E’ lì che ti guarda. Dalla “Sua croce”. Che fu ed è la nostra. E tu, ombra, sagoma fra le sagome, accanto ai suoi piedi Lo interroghi e ti interroghi. Lunghi silenzi muti. Eppure Lo ascolti. Senti il Suo grido di dolore al Padre che è anche il tuo grido, e Lo ”senti” uomo, fratello, compagno di una vita che si snoda da secoli sempre irripetibile ed unica. Ma chi è quell’uomo che ti guarda da mille e mille anni instancabilmente? Quale il Suo volto?

Dalle miniature medievali fino ad oggi alla ricerca del suo volto, della sua finità. Quale il volto di Gesù? Enzo Avagliano ce ne presenta uno e lo fa cercando lontano, addentrandosi fin quasi nei primordi del Cristianesimo. Quello più semplice ed ingenuo, ma forse più autentico. E tu lo scopri incredibilmente moderno. Un volto atipico, lontano dalla oleografia di maniera, quasi neo-dadaista, che dapprima ti sorprende, quasi spiazzandoti e poi lo scopri volto tra i volti, volto che s’impone nel suo cromatismo fortemente disperato, umano, e nello stesso tempo sereno, rassicurante. Quel Suo capo, le Sue gambe che si staccano, si librano da quella croce e si propendano verso te, impotente e colpevole, artefice e distaccato spettatore del suo sacrificio umano ieri come oggi: ancora agnello e figlio crocifisso, in mare e in terra, in orribili campi di battaglia senza più barriere e trincee.
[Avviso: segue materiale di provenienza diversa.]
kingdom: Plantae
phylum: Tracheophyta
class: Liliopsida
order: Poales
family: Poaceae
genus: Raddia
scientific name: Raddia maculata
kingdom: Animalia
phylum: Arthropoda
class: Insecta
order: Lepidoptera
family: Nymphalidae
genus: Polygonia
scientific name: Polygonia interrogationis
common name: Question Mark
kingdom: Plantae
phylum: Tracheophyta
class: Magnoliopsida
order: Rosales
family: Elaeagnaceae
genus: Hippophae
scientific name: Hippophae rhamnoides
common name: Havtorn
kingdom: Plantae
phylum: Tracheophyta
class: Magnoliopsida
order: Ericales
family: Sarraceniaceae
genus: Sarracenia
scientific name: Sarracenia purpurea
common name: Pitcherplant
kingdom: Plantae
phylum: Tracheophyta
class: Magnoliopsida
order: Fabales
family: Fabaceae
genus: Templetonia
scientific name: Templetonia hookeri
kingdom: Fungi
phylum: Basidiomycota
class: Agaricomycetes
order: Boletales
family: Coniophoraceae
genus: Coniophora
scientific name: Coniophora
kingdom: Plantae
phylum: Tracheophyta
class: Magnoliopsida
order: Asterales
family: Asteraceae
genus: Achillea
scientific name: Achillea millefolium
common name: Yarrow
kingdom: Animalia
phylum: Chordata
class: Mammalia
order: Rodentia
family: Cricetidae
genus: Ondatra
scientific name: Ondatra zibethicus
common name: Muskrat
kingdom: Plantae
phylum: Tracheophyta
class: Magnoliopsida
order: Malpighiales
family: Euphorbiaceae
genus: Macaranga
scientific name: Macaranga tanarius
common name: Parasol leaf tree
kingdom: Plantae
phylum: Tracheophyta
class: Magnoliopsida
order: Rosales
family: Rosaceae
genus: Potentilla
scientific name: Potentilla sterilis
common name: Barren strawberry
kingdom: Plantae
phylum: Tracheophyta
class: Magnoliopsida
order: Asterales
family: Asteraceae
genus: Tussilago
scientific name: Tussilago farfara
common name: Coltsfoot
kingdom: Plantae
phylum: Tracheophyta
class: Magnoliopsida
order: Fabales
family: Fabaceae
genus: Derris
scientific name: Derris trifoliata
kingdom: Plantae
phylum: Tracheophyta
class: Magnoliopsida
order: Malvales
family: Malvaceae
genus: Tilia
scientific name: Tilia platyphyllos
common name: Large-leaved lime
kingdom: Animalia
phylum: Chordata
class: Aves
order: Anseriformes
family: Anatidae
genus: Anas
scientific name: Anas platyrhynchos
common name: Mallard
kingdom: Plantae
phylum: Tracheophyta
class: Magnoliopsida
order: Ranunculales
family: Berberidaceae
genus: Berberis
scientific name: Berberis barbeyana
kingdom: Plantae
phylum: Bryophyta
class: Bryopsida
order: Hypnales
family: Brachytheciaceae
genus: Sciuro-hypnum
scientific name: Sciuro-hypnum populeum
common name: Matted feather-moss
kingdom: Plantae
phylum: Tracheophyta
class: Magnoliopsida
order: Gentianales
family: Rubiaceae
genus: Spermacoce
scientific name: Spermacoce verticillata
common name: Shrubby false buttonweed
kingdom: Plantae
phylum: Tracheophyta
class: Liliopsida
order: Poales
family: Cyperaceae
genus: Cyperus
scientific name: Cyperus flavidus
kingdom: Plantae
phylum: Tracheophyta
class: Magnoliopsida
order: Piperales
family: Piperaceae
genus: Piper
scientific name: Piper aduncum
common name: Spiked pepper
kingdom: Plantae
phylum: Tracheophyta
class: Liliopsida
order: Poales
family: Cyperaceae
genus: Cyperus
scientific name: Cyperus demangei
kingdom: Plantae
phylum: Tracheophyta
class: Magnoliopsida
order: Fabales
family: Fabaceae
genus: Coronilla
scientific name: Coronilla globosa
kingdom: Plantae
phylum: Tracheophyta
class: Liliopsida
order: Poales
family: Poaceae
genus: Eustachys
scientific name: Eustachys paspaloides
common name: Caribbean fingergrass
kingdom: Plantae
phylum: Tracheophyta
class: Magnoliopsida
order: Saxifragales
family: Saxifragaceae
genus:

E Lui continua a guardarti e a spingersi verso te: Lo accoglieresti fra le braccia, ora, e solo potessi, Lo culleresti, tu fattati madre misericordiosa, ma sai che a nulla basterebbe la tua pietas, a nulla il genufletterti e il picchiarti il petto oggi come ieri. E’ la Sua immagine dolorosa e vincente che dagli occhi al petto a te, tornato fra le genti, sembra chiedere: quale il volto di Cristo, oggi?